* [Complete the following]:
**A.** In the Gulf Coast recovery report, reproduce word for word the passage between "There still remain" and "still a problem.", inclusive.
**B.** Condense the paragraph of the Gulf Coast recovery report that begins "There still remain miles" into a short bulleted list that keeps its main facts.
**C.** Extend the Gulf Coast recovery report, picking up from the point where it stops.

* [Exercise text]:
******

GCN Recovery News Report
This report will constantly be
updated as information becomes available
It has been nearly six years since Hurricane Katrina slammed into the Mississippi Coast, the good news is that a tremendous amount of "recovery" has taken place. But that does not mean all has returned as before.
There still remain miles of un-redeveloped property along the beachfront U.S. Highway 90. High insurance costs and uncertainty of financing have been the main problems in rebuilding the Coast. And the continued loss of business development, from motels to restaurants, is still a problem.
One significant crisis is developing in the Hancock County city of Waveland. The loss of homes and businesses from Katrina are now truly being felt. Waveland is in danger of becoming not a city as it is in deep debt and money to operate has continued to fall.A national television audience of more than 2 million was told in a 6½-minute segment recently on the CBS "Early Show" that Biloxi has overcome man-made and natural disasters and the community is booming again.
"This was great not only for Biloxi, but for the entire Mississippi Gulf Coast," said Mayor A.J. Holloway, who had briefed CBS producers during their visit to Biloxi. "It's the type of coverage that's great in terms of tourism and all types of development."
The segment featured Brent Pierotich discussing his family's decision to rebuild
its third generation landmark Sharkheads souvenir shop, part of the burgeoning
development on west beach in Biloxi; city Community Development Director Jerry
Creel touting the $44 million Margaritaville Casino construction site in east
Biloxi and development throughout the city; and a live interview with Gov. Haley
Barbour, who described Biloxi as "a wonderful, world-class destination resort"

******

(Items from a data source)
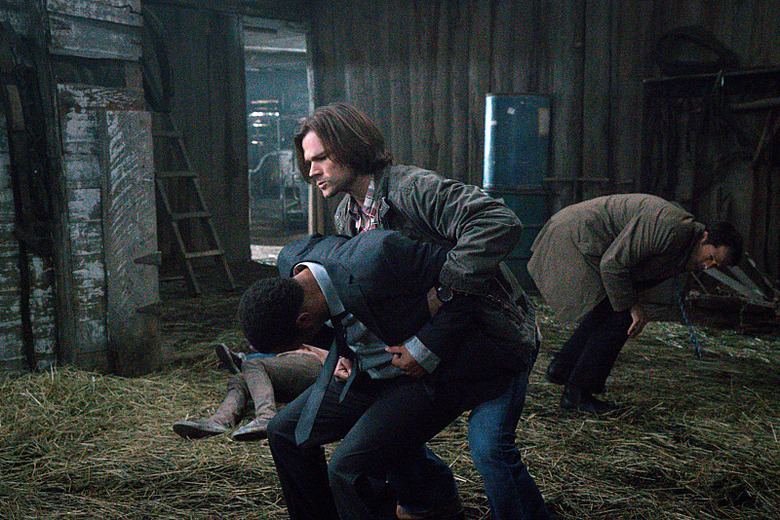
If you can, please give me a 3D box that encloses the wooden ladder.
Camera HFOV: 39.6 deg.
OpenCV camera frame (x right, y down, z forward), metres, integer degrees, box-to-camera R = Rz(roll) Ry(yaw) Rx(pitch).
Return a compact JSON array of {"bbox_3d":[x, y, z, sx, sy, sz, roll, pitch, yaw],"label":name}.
[{"bbox_3d":[-1.790,-0.584,9.175,0.126,1.899,0.495,-26,-8,34],"label":"wooden ladder"}]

******

* [Written responses]:
**A.**
There still remain miles of un-redeveloped property along the beachfront U.S. Highway 90. High insurance costs and uncertainty of financing have been the main problems in rebuilding the Coast. And the continued loss of business development, from motels to restaurants, is still a problem.

**B.**
- Miles of beachfront property along U.S. Highway 90 have still not been redeveloped.
- High insurance costs and uncertain financing have been the main obstacles to rebuilding the Coast.
- The continued loss of business development, from motels to restaurants, remains a problem.

**C.**
and the residents of the Gulf Coast as "strong, tough, resilient, self-reliant
The City of Biloxi has produced an online video showing major Katrina recovery projects. You can see the presentation by following this LINK.
Biloxi's new Visitor's Center just north of the Biloxi
Lighthouse is open.
PEARL –More than 350 Mississippi Cottages were auctioned to registered bidders on Dec. 10 at Martin and Martin Auctioneers, 2236 Highway 49 in Brooklyn. The auction featured one, two and three bedroom units that are designed in the traditional beach cottage architecture.
The units were sold as is, which varies from slightly damaged to needing multiple improvements.
A new report gives residents of Biloxi and others a detailed status of the progress that the city has made in the five years since Hurricane Katrina, and provides insight into the work that remains to be done.
"The State of the City 2010: Katrina +5.1, Where we are today" is a 16-page compendium of facts, figures, charts, photographs and artist's renderings, detailing the progress of city rebuilding projects, public housing, public schools, and public transit. The report, which should be in mailboxes citywide by Wednesday, also includes information from Keesler Air Force Base, MEMA and FEMA. (More Here)
The August 29, 2010 Katrina anniversary came and went. The day was noted in the news media as a bit more "special" than the previous years. Most of the accounts were about the progress the region has experienced in putting the damages "behind" them, which still is impossible to do. While progress in cleaning up has been made, vast areas are still not returning and redevelopment has been markedly slow. This is true for all of the areas most impacted by the storm and remain true even a year later. You see the results easily from the hundreds of empty lots that stretch across the Mississippi Coast to the areas in New Orleans.
Even though the news of the anniversary was cast in a mostly positive light, the fact is that billions of federal dollars has yet to be spent. Nearly half of the allocated money approved by Congress has been spent. This is especially noticeable on the Mississippi Coast. In Biloxi, for example, work to repair much of the city's underground utilities and hurricane-flooded roads have seen their funding is still stalled by FEMA. This is even evident in FEMA own reports. CLICK HERE and HERE. For Biloxi details CLICK HERE.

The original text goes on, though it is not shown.